Fallire nella costruzione di una nuova nazione, più equa e democratica, avrebbe potuto e potrebbe ancora riaccendere il malcontento delle periferie. Scenario suscettibile di danneggiare in maniera (forse) irreversibile le relazioni tra classe dirigente e popolo, nonché di macchiare la reputazione internazionale di Astana – magnete che attrae il 70% di tutti gli investimenti diretti esteri in Asia centrale –, ergo da evitare ad ogni costo. E che la presidenza Tokayev ha provato ad evitare dando impulso alle riforme politiche, sociali ed economiche, riscrivendo la costituzione e, infine, rimettendosi nelle mani della cittadinanza a mezzo dell'annuncio di elezioni anticipate.

Elezioni anticipate; un rischio per i più scettici, una sfida superabile per il presidente. I sondaggi, del resto, confermavano da tempo il suo crescendo di popolarità presso l'opinione pubblica - l'87% dei kazaki, secondo il Central Asia Barometer, aveva un'opinione positiva del suo operato lo scorso maggio. Numeri corroborati dall'esito delle urne di novembre: riconfermato a capo dell'Ak Orda con l'81,3% delle preferenze.

L'alba di una nuova era?

Economia, identità, infrastrutture e sicurezza nazionale sono stati i temi principali dell'appuntamento elettorale e saranno, con tutta probabilità, anche i motivi conduttori della seconda presidenza Tokayev. Presidenza che pone ufficialmente fine alla Prima repubblica, durata esattamente un trentennio e baricentrata sulla persona di Nursultan Nazarbayev, e consacra l'ingresso del Kazakistan nella fase della maturità, della Seconda repubblica.

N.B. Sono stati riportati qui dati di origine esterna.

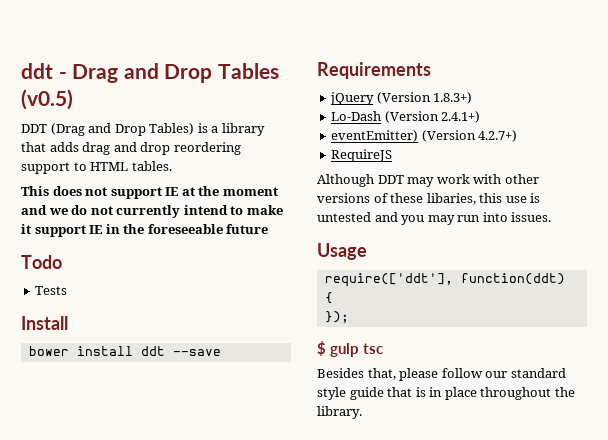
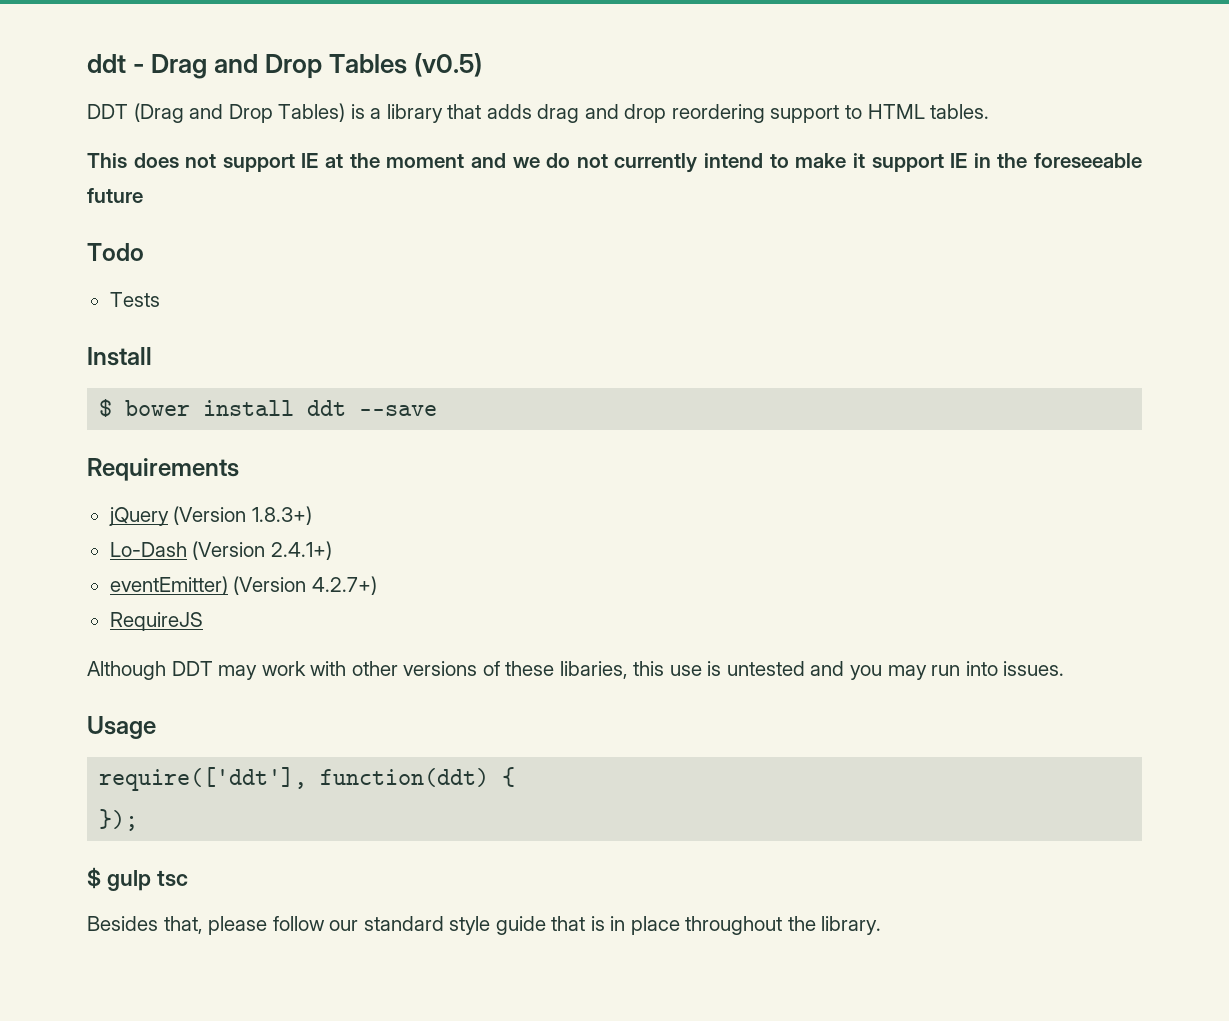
(68, 323) none -> [99,399,113,417] $

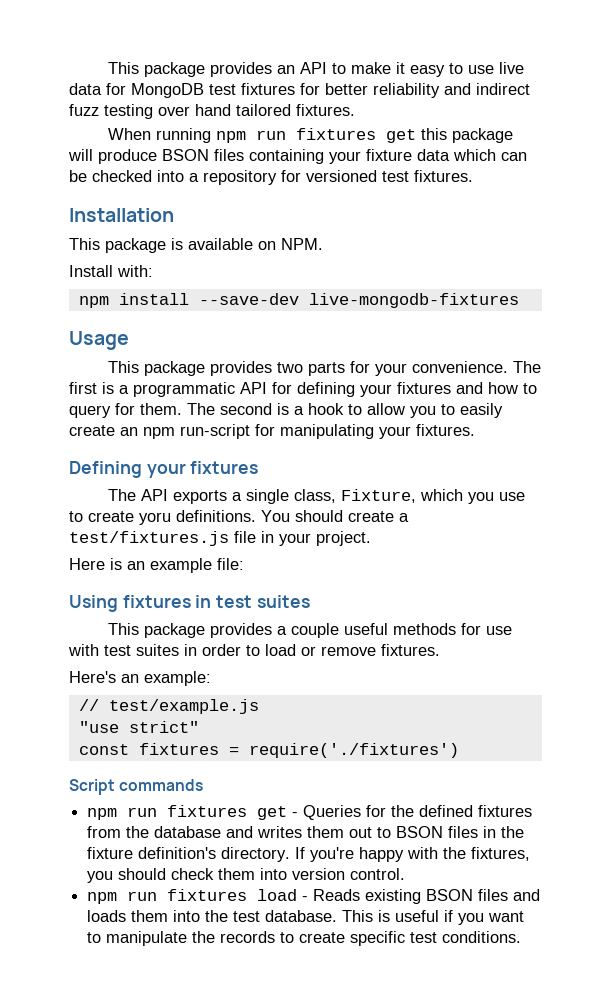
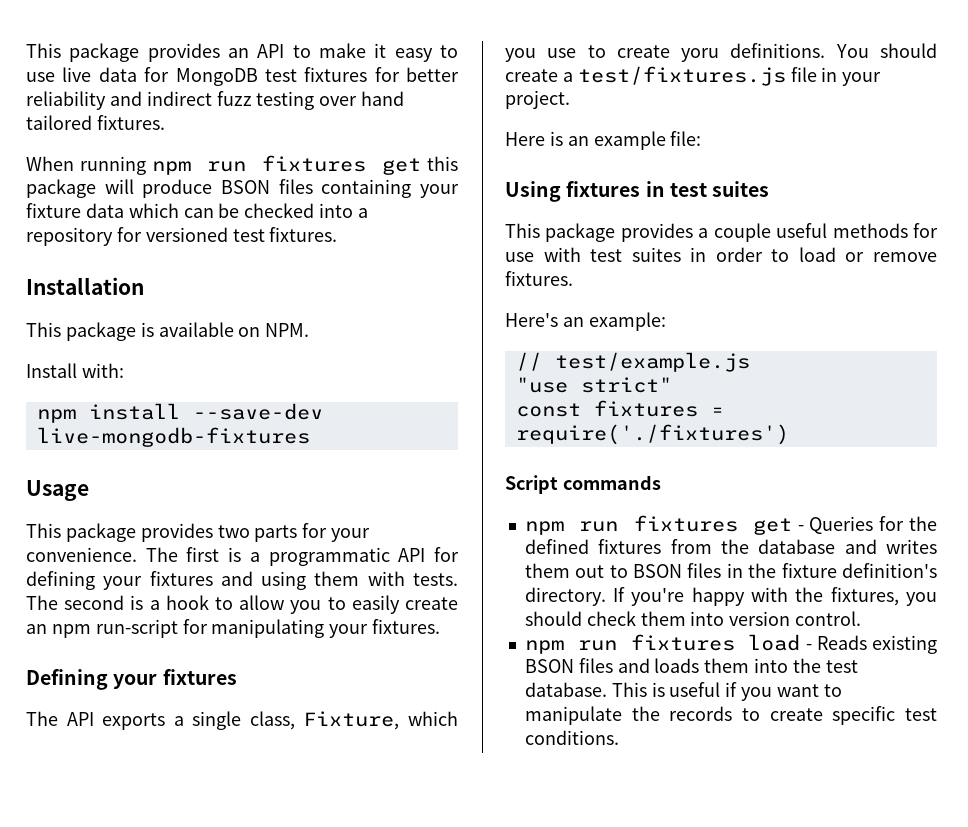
[488,382,537,394] [69,403,182,418] how to query for them. -> [261,571,458,590] using them with tests.

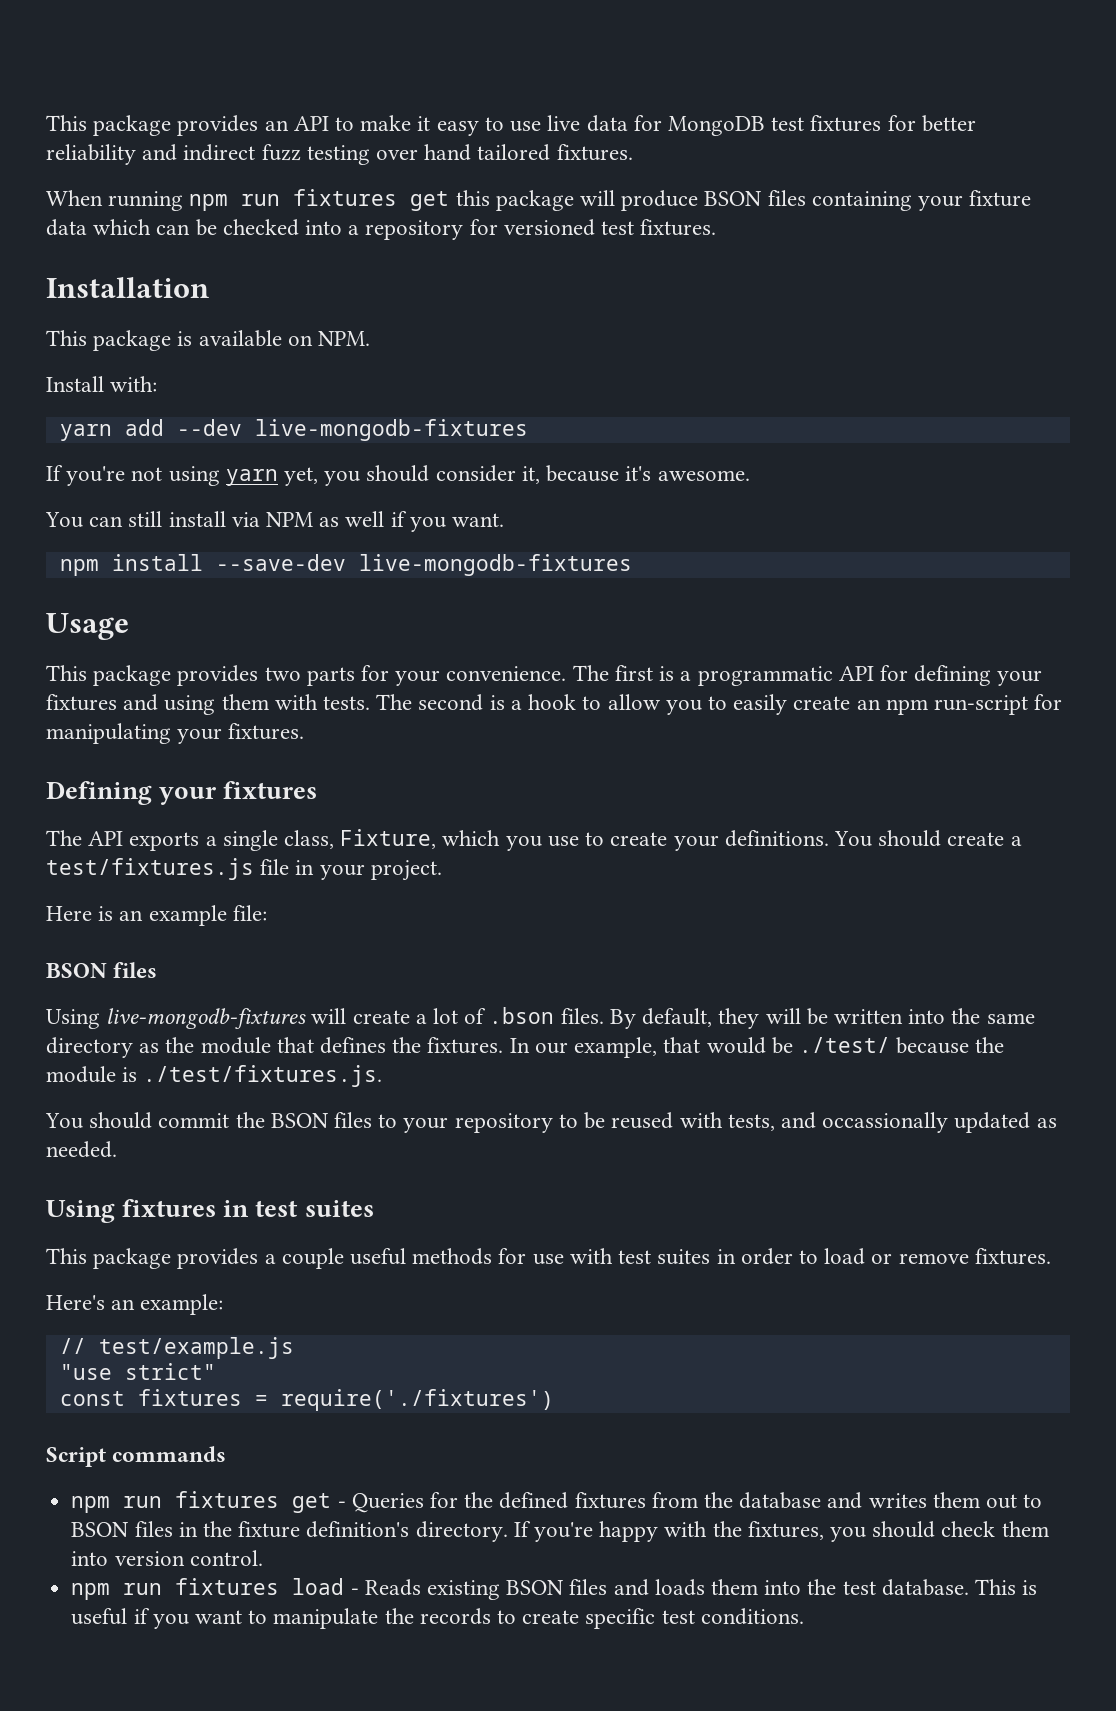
(124, 370) none -> [59,419,528,441] [46,465,750,486] [45,511,505,532] // yarn add --dev live-mongodb-fixtures // If you're not using yarn yet, you should consider it, because it's awesome. // You can still install via NPM as well if you want.
[681,48,720,62] yoru -> [673,835,719,851] your
(702, 138) none -> [46,962,158,978] [46,1007,1035,1029] [46,1037,1005,1058] [46,1065,383,1087] [45,1112,1057,1133] [46,1141,117,1158] // BSON files // Using live-mongodb-fixtures will create a lot of .bson files. By default, they will be written into the same directory as the module that defines the fixtures. In our example, that would be ./test/ because the module is ./test/fixtures.js. // You should commit the BSON files to your repository to be reused with tests, and occassionally updated as needed.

Tokayev aveva chiamato la cittadinanza alle urne perché voleva capire quanto esteso fosse il supporto popolare alla sua figura, ai suoi progetti e, in esteso, se e quanto le rivolte di inizio anno avessero inciso sull'affezione dell'opinione pubblica alla classe dirigente. Il risultato è una rassicurazione, perché 8 elettori su 10 hanno votato per lui, ma non è un'ipoteca sul futuro, perché il 30% degli aventi diritto ha preferito l'astensione. A Tokayev spetterà l'onere, dunque, di ravvicinare quell'importante fetta di popolazione che nei confronti della politica nutre sfiducia.

Se le prossime parlamentari, programmate per la prima metà del 2023, rafforzeranno le forze politiche che sorreggono Tokayev, la Seconda repubblica inaugurerà i lavori in serenità. Serenità propedeutica alla formulazione di agende politiche salubri e lungimiranti, perché non dettate dalla fretta e dalle pressioni dal basso, e suscettibile di avvicinare la visione del "nuovo Kazakistan" alla realtà. In palio ci sono lo status di motore dell'Asia centrale e, non meno importante, la prospettiva di capitalizzare le tensioni tra i blocchi nel quadro della competizione tra grandi potenze.

Perché nella visione di Tokayev, utopica ma pragmatica, il Kazakistan sarà potenza autocentrata o non sarà.